Mi color no logro reconocerlo, me creo algo metálico. Eso es para que te hagas a la idea de qué clase de perro te está hablando. Tú eres violeta, parece que ese tono te da brillo, pero te falta baño y un poco de peluquería. ¿Le vas a dar violeta a tu marcha, pibe? Es una mezcla de rojo y azul, colores primarios que al unirse le dan destellos a tu pelaje. Si me creyera amarillo formaría un crepúsculo con un salpicado de tu rojo, pero prefiero el verde porque es más ácido y sabe a menta. Cuál sería la teoría de los opuestos, los cromas determinan imágenes taciturnas en donde se es o no se es. Eres perro, ladrás, sufrís, llorás, reís y qué más da, acaso aúllas historias, eso en que cambia las cosas, si a esa que le tiraste de la lengua nunca fue tuya. La lengua es para embaucar o para moverla bien, pero dentro de alguien. Enseñame vos a conquistar al menos del alba a la alborada un poco de sosiego.

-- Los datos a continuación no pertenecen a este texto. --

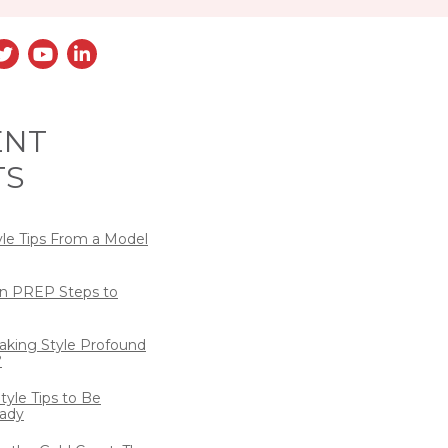
ENT
TS
yle Tips From a Model
n PREP Steps to
eaking Style Profound
?
tyle Tips to Be
ady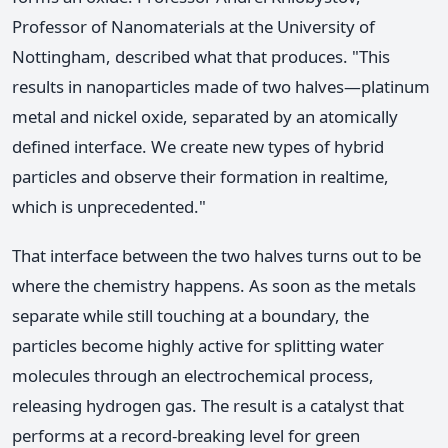
Professor of Nanomaterials at the University of
Nottingham, described what that produces. "This
results in nanoparticles made of two halves—platinum
metal and nickel oxide, separated by an atomically
defined interface. We create new types of hybrid
particles and observe their formation in realtime,
which is unprecedented."
That interface between the two halves turns out to be
where the chemistry happens. As soon as the metals
separate while still touching at a boundary, the
particles become highly active for splitting water
molecules through an electrochemical process,
releasing hydrogen gas. The result is a catalyst that
performs at a record-breaking level for green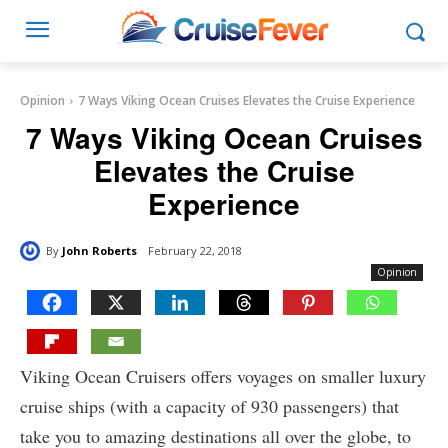
Opinion
7 Ways Viking Ocean Cruises Elevates the Cruise Experience
7 Ways Viking Ocean Cruises
Elevates the Cruise
Experience
By
John Roberts
February 22, 2018
Opinion
Viking Ocean Cruisers offers voyages on smaller luxury
cruise ships (with a capacity of 930 passengers) that
take you to amazing destinations all over the globe, to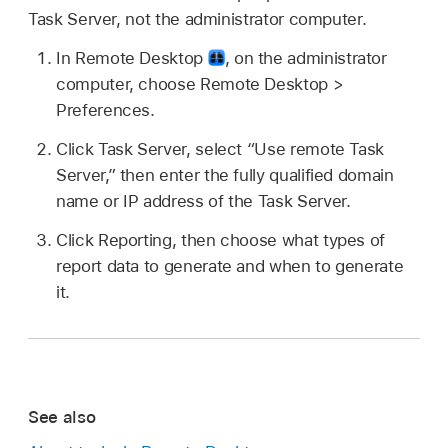
Task Server, not the administrator computer.
In Remote Desktop
,
on the administrator
computer, choose Remote Desktop >
Preferences.
Click Task Server, select “Use remote Task
Server,” then enter the fully qualified domain
name or IP address of the Task Server.
Click Reporting, then choose what types of
report data to generate and when to generate
it.
See also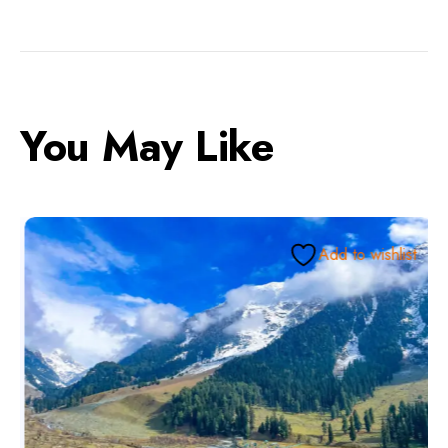
You May Like
Add to wishlist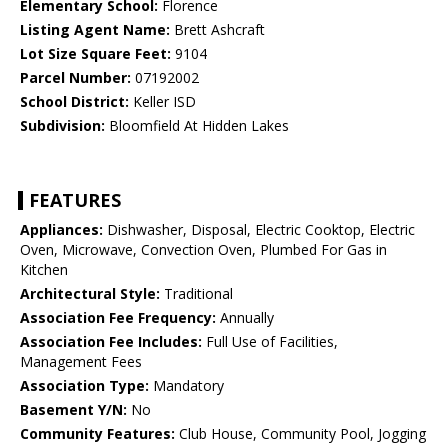
Elementary School:
Florence
Listing Agent Name:
Brett Ashcraft
Lot Size Square Feet:
9104
Parcel Number:
07192002
School District:
Keller ISD
Subdivision:
Bloomfield At Hidden Lakes
FEATURES
Appliances:
Dishwasher, Disposal, Electric Cooktop, Electric
Oven, Microwave, Convection Oven, Plumbed For Gas in
Kitchen
Architectural Style:
Traditional
Association Fee Frequency:
Annually
Association Fee Includes:
Full Use of Facilities,
Management Fees
Association Type:
Mandatory
Basement Y/N:
No
Community Features:
Club House, Community Pool, Jogging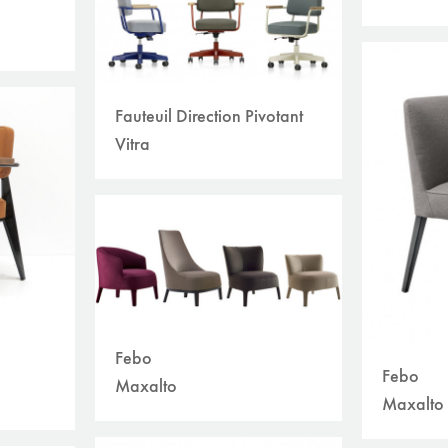
Fauteuil Direction Pivotant
Vitra
Febo
Febo
Maxalto
Maxalto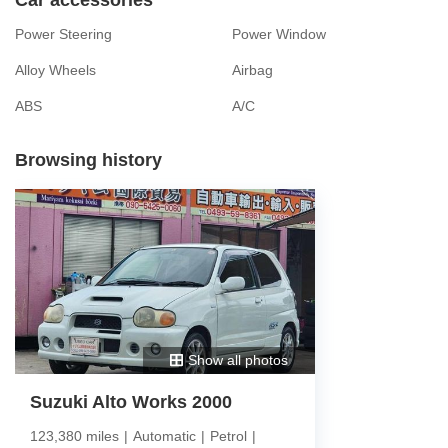
Power Steering
Power Window
Alloy Wheels
Airbag
ABS
A/C
Browsing history
Show all photos
Suzuki Alto Works 2000
123,380 miles
|
Automatic
|
Petrol
|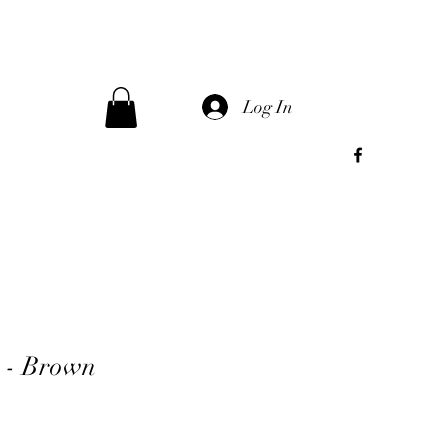
Log In
s - Brown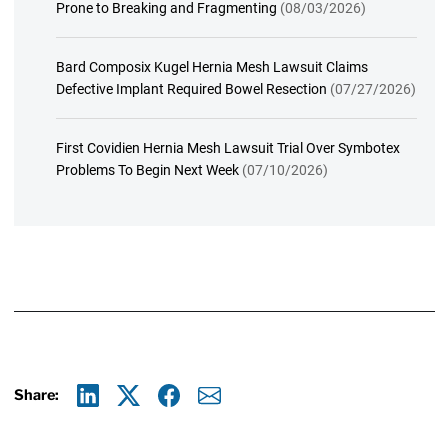
Prone to Breaking and Fragmenting
(08/03/2026)
Bard Composix Kugel Hernia Mesh Lawsuit Claims
Defective Implant Required Bowel Resection
(07/27/2026)
First Covidien Hernia Mesh Lawsuit Trial Over Symbotex
Problems To Begin Next Week
(07/10/2026)
Share:
Linkedin
X
Facebook
E-mail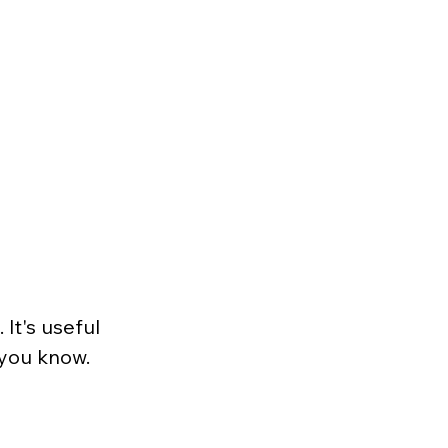
It's useful 
 you know. 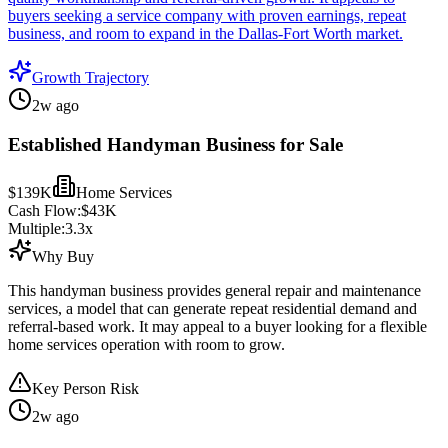
buyers seeking a service company with proven earnings, repeat
business, and room to expand in the Dallas-Fort Worth market.
Growth Trajectory
2w ago
Established Handyman Business for Sale
$139K
Home Services
Cash Flow:
$43K
Multiple:
3.3
x
Why Buy
This handyman business provides general repair and maintenance
services, a model that can generate repeat residential demand and
referral-based work. It may appeal to a buyer looking for a flexible
home services operation with room to grow.
Key Person Risk
2w ago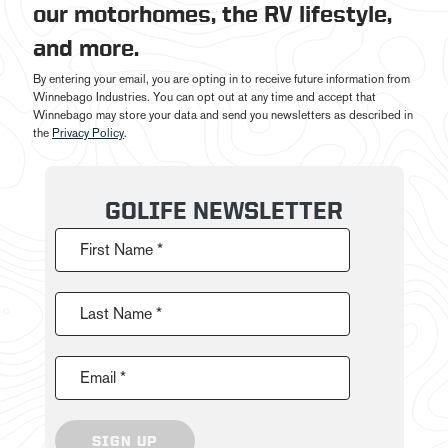
our motorhomes, the RV lifestyle,
and more.
By entering your email, you are opting in to receive future information from
Winnebago Industries. You can opt out at any time and accept that
Winnebago may store your data and send you newsletters as described in
the
Privacy Policy
.
GOLIFE NEWSLETTER
First Name *
Last Name *
Email *
SIGN UP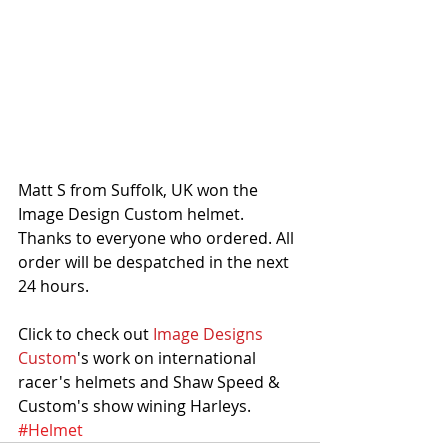
Matt S from Suffolk, UK won the 
Image Design Custom helmet. 
Thanks to everyone who ordered. All 
order will be despatched in the next 
24 hours. 
Click to check out 
Image Designs 
Custom
's work on international 
racer's helmets and Shaw Speed & 
Custom's show wining Harleys. 
#Helmet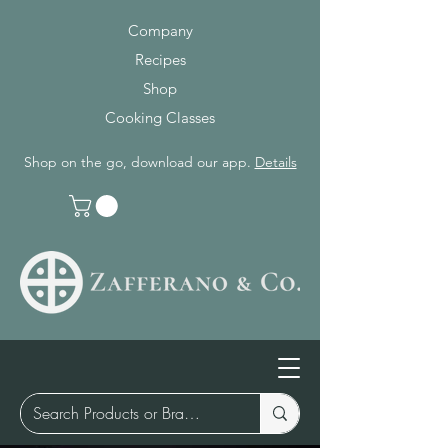
Company
Recipes
Shop
Cooking Classes
Shop on the go, download our app.
Details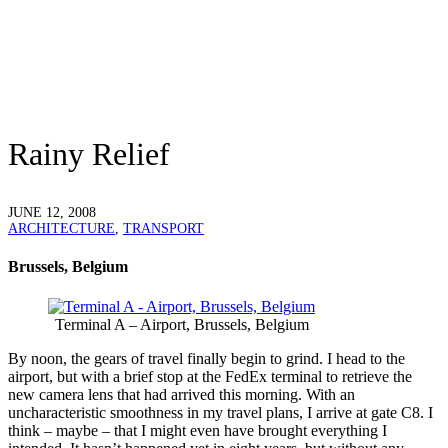
Rainy Relief
JUNE 12, 2008
ARCHITECTURE
,
TRANSPORT
Brussels, Belgium
Terminal A – Airport, Brussels, Belgium
B
y noon, the gears of travel finally begin to grind. I head to the
airport, but with a brief stop at the FedEx terminal to retrieve the
new camera lens that had arrived this morning. With an
uncharacteristic smoothness in my travel plans, I arrive at gate C8. I
think – maybe – that I might even have brought everything I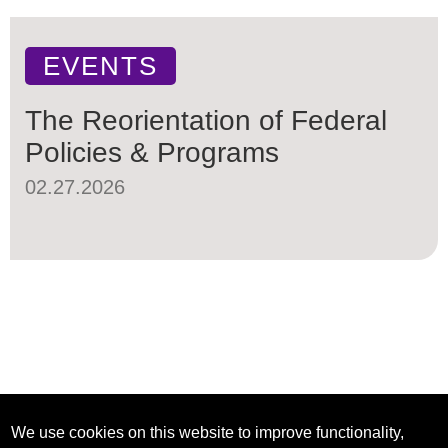
EVENTS
The Reorientation of Federal
Policies & Programs
02.27.2026
We use cookies on this website to improve functionality,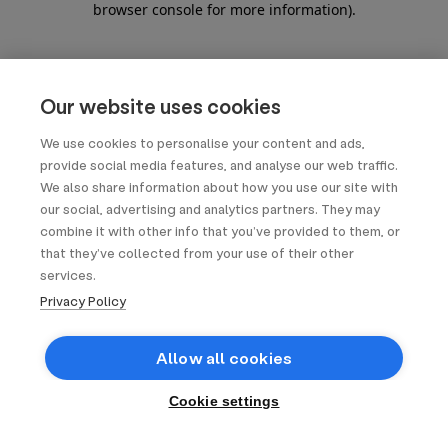
browser console for more information)
.
Our website uses cookies
We use cookies to personalise your content and ads,
provide social media features, and analyse our web traffic.
We also share information about how you use our site with
our social, advertising and analytics partners. They may
combine it with other info that you’ve provided to them, or
that they’ve collected from your use of their other
services.
Privacy Policy
Allow all cookies
Cookie settings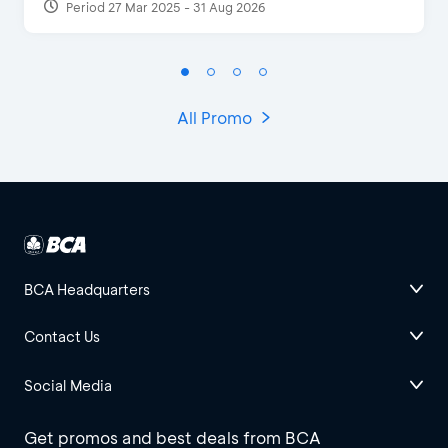
Period 27 Mar 2025 - 31 Aug 2026
All Promo
BCA Headquarters
Contact Us
Social Media
Get promos and best deals from BCA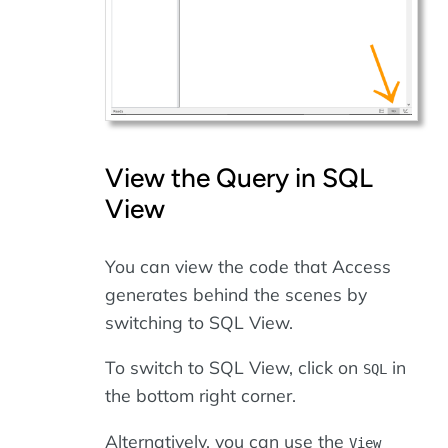
View the Query in SQL
View
You can view the code that Access
generates behind the scenes by
switching to SQL View.
To switch to SQL View, click on
in
SQL
the bottom right corner.
Alternatively, you can use the
View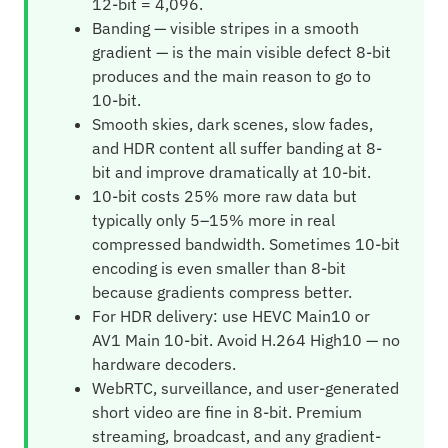
12-bit = 4,096.
Banding — visible stripes in a smooth
gradient — is the main visible defect 8-bit
produces and the main reason to go to
10-bit.
Smooth skies, dark scenes, slow fades,
and HDR content all suffer banding at 8-
bit and improve dramatically at 10-bit.
10-bit costs 25% more raw data but
typically only 5–15% more in real
compressed bandwidth. Sometimes 10-bit
encoding is even smaller than 8-bit
because gradients compress better.
For HDR delivery: use HEVC Main10 or
AV1 Main 10-bit. Avoid H.264 High10 — no
hardware decoders.
WebRTC, surveillance, and user-generated
short video are fine in 8-bit. Premium
streaming, broadcast, and any gradient-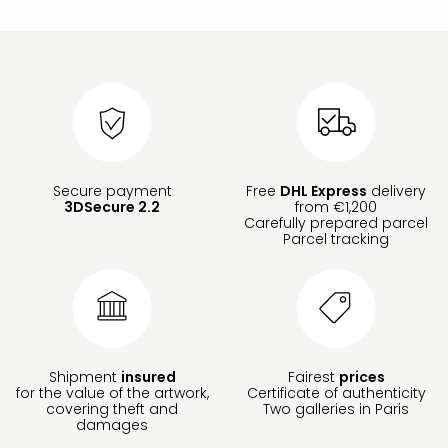
Secure payment
Free
DHL Express
delivery
3DSecure 2.2
from €1,200
Carefully prepared parcel
Parcel tracking
Shipment
insured
Fairest
prices
for the value of the artwork,
Certificate of authenticity
covering theft and
Two galleries in Paris
damages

Dejame reírme en tu cara, mentiroso, pobre vagabundo a cuatro patas. Creo que eso me responderías si hablaras. Tal vez me mandarás a la mierda y me pedirás que no vuelva, porque ya estarás a un millón de años luz de casa. Yo batiré mi cola lleno de júbilo y de emoción si al menos tú despertaras para decirme que valió la pena. Hay un montón de cretinos que esperan enviarte rosas y palabras de consuelo. Yo simplemente soy BaTbi, nada de BaMbi, perro porteño de color azul celeste, abandonado a su amparo, triturando su paso o devorando pedazos de ciudad a través de tu silueta. Me voy a la mierda porque así deberían ser todas las moralejas:

Apreciado Sr. Lector, gracias por perder su tiempo con esta retórica naturalista e infeliz crónica de barrio. Tenga Vd. El gusto de irse a la Mierda. Y váyanse todos Vds. lectores de pacotilla a la Mierda. Déjenos la paz que cuando ninguno de nosotros haga parte de esta mentira, la historia dará cuenta de nuestra fuga, llegaremos camuflados al paraíso, sin huesos roídos ni dientes rasgados por el flujo de la materia.

Llegaremos invictos al lugar del universo donde él ni yo somos nada.